Banyak pejabat publik dan pejabat politik di negeri ini yang mengutamakan kebenaran (logika), tetapi mengabaikan kebaikan (Etika).
Setiap Ilmu berawal dari Filsafat dan berakhir dengan Seni (Ndraha, 2000: dalam filsafat dan seni Pemerintahan). Etika dipelajari dalam filsafat Moral.
Dari sinilah akar mendasar dari segala perilaku, sikap dan pemikiran manusia, dimana menempatkan etika dan moralitas diatas segala peradaban manusia.
Ali Bin Abu Thalib pernah menyebutkan bahwa ia lebih menghargai orang beradab dari pada orang ber-ilmu, sebab kalau berbicara Ilmu Pengetahuan maka saitan lebih berilmu dari pada manusia, sebab Ilmu manusia hanya setetes air yang menempel pada satu jari manusia.

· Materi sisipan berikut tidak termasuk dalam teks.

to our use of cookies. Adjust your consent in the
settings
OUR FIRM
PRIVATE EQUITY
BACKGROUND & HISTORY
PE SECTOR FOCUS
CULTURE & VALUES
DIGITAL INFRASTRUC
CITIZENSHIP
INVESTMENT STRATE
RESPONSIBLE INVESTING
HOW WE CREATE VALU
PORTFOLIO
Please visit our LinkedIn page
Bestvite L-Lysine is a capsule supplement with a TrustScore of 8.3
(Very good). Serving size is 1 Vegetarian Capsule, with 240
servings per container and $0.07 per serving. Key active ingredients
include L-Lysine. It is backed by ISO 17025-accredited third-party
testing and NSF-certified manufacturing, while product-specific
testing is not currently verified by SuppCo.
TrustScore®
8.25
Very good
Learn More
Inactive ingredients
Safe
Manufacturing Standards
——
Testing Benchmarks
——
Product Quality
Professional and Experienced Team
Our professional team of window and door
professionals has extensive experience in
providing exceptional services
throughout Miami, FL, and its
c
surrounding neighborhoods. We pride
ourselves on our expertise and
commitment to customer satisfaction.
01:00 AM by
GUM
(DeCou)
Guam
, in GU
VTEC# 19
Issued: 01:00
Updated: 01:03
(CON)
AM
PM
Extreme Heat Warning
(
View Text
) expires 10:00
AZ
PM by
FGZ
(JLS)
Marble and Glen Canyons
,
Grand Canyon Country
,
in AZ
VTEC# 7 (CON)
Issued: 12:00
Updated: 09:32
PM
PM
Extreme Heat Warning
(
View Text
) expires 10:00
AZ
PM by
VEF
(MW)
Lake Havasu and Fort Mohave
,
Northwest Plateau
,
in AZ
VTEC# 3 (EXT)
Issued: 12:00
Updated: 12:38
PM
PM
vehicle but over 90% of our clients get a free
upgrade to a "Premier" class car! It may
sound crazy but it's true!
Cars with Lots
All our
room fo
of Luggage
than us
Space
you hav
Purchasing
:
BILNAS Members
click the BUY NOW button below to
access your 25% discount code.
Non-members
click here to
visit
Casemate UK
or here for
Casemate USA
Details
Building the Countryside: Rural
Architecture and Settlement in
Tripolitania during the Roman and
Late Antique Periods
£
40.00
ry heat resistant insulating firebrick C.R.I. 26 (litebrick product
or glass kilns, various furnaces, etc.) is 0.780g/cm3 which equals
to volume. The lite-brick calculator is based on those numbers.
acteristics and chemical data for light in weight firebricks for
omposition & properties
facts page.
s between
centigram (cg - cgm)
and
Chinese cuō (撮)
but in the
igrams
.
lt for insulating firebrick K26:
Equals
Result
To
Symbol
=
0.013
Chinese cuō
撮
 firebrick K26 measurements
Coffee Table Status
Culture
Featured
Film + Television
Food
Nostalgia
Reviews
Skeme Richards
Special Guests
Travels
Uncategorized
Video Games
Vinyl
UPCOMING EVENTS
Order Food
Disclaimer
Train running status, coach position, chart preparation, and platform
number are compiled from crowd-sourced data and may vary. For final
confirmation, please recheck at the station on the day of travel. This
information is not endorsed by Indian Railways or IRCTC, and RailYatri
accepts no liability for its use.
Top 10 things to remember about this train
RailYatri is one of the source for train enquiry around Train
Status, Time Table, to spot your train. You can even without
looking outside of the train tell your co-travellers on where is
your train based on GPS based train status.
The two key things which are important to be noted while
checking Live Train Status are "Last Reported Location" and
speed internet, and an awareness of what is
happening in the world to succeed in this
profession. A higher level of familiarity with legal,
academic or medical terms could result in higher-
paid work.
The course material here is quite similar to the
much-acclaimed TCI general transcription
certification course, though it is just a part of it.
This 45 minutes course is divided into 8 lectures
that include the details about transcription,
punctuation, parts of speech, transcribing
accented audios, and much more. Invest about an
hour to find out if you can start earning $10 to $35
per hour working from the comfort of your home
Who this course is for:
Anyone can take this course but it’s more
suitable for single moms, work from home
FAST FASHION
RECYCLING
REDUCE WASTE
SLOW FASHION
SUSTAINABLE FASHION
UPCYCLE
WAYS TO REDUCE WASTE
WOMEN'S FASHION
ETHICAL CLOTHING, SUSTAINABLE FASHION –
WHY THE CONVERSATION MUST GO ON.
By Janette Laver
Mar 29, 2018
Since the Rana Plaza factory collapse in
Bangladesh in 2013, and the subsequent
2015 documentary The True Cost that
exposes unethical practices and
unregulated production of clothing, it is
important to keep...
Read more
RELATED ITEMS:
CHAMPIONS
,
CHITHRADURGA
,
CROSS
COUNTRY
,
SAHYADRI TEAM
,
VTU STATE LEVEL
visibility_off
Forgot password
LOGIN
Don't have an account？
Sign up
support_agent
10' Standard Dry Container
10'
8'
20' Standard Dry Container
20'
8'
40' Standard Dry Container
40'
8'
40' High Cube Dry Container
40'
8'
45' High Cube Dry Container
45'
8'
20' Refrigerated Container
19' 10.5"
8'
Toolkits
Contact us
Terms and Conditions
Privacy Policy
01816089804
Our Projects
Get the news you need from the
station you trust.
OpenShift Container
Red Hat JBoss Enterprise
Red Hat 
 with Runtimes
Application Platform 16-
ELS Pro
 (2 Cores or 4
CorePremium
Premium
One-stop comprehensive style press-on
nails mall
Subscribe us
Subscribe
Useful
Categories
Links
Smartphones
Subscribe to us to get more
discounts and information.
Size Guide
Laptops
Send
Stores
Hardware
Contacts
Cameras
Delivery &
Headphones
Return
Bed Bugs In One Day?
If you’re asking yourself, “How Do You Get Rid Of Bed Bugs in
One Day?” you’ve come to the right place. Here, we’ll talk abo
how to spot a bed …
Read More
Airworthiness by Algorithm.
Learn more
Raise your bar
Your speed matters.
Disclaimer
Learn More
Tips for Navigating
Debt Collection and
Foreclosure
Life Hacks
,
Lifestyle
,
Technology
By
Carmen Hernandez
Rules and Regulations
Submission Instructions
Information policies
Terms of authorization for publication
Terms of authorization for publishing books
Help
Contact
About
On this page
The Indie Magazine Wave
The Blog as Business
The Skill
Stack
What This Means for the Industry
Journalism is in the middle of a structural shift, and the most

Menjelang pesta demokrasi 14 Pebruari 2024, diskursus masalah Etika dan Moral mencuat tinggi dan trend setelah debat Cawapres ke II, tanggal 21 Januari 2024.
Saat itu, Cawapres Gibran Rakabuming Raka meremehkan Cawapres 01 dan Cawapres 03 dengan statement yang kurang beradab atau tidak etis.
Berbagai sudut pandang telah hadir dalam menyoroti perilaku pejabat publik dan pejabat politik akhir-akhir ini.
Bagi penulis, sandaran utama dalam berkehidupan bangsa dan bernegara ini adalah Pancasila.
Apabila sikap, pemikiran dan perilaku rakyat Indonesia telah menyimpang dari Pancasila, maka hal itu sangat di yakini akan melabrak dan bertentangan dengan Ke-Tuhanan Yang Maha Esa, Kemanusiaan yang adil dan beradab, Persatuan Indonesia, Kerakyatan yang dipimpin oleh Hikmah Kemanusiaan Dalam permusyawaratan dan Perwakilan serta Keadilan Sosial Bagi seluruh rakyat Indonesia dan telah melabrak Undang-Undang Dasar 1945 dan juga Undang-undang dan segala turunannya.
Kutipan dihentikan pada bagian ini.